Thursday, August 23, 2012

Sourdough blues

I really like making complicated food.  The steps involved in making hard cheeses for example, excite me.  Deciding on three complimentary types of stuffing to make turducken was also fun.

But I'm not quite sure I have the passion for sourdough bread.

In my previous post I mentioned that I found a book on bread making and was very enthused with the techniques I'd learnt.  I've enjoyed playing around with different types of flour, purple wheat being a favourite. And it wouldn't surprise anyone who knows me that I impulse-purchased a packet of sour dough starter when shopping for interesting varieties of flour.  The supplier can be found at Commonsense Organics or on Trademe.

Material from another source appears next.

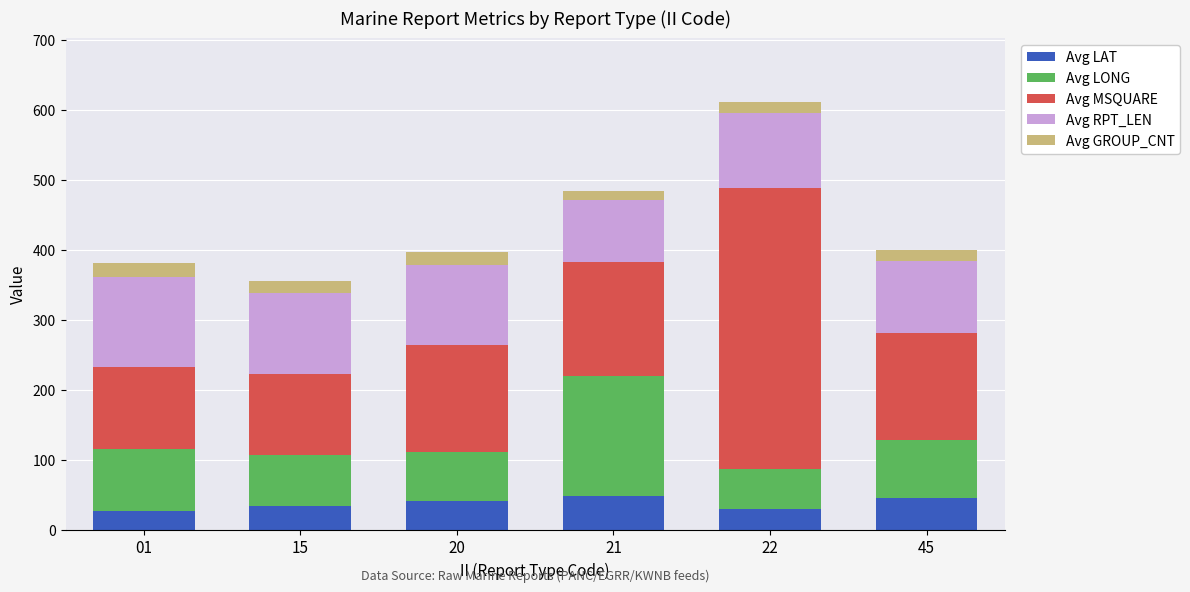

How many data points in Avg LAT are above 41?

3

If you are unfamiliar with genuine sourdough you spend a few days building up a starter (five or six days when using the sachet of sourdough grains).  Each day you weigh water and flour and add to the mixture.  Once you have your starter you are within two days of getting a loaf of bread!!!  You then need to create the 'mother' starter.  You add some flour and water to your starter and then leave it for about eight hours or overnight.

Now you are ready to add the rest of the ingredients - more flour and water and a small bit of salt.  This needs to double in size and should take a couple of hours.  When I say a couple of hours if your starter isn't that great or not yet at full potency it can take most of the day to double in size.  I drew a line with a marker pen around the bowl so that I knew if it had risen (I need external validation - I am too impatient if left to me to guess)!

Once the dough has doubled in size you turn it out into a tin or tray for shaping and more growing.  You treat the dough gently (unlike other breads you do not knead again).  I found this step very slow, and the hour or two that the instructions suggested in reality took much longer.  In fact, I ran out of time so put the mixture in the fridge overnight and bought round to room temperature the next morning. 

Finally, about 2pm it was ready to cook.  I preheated the oven for the suggested time period but didn't take into account that I would probably run out of time due to school run requirements.  The bread was slightly undercooked.
Starter culture and 'mother' in the foreground

Second batch of bread - great flavour, heaps of work.

This was actually my second loaf of sour dough.  The first batch was very unspectacular and barely rose.  It also used a lot of flour - and then you only need 50grams of the mixture for the 'mother.'  Given that the original starter used 140grams of flour a day you either need a lot of friends wanted the culture, a lot of waste or a fridge full of starter. 

I suspect each batch gets better, but I'm not sure that I have the planning skills to be able to pull off the two-day turnaround.  I would seriously have to be making a loaf every day for it to be worthwhile, and we just don't eat that much bread!

I may just add some of the starter to a standard wholemeal loaf with a pinch of commercial yeast - this should provide some of the flavour - and it is a very tangy flavour but cut down production time to something a little more reasonable.  After all, I am 'Make-Do Mum' and I think that the daily palaver of genuine sour dough bread production is more than I truly care for.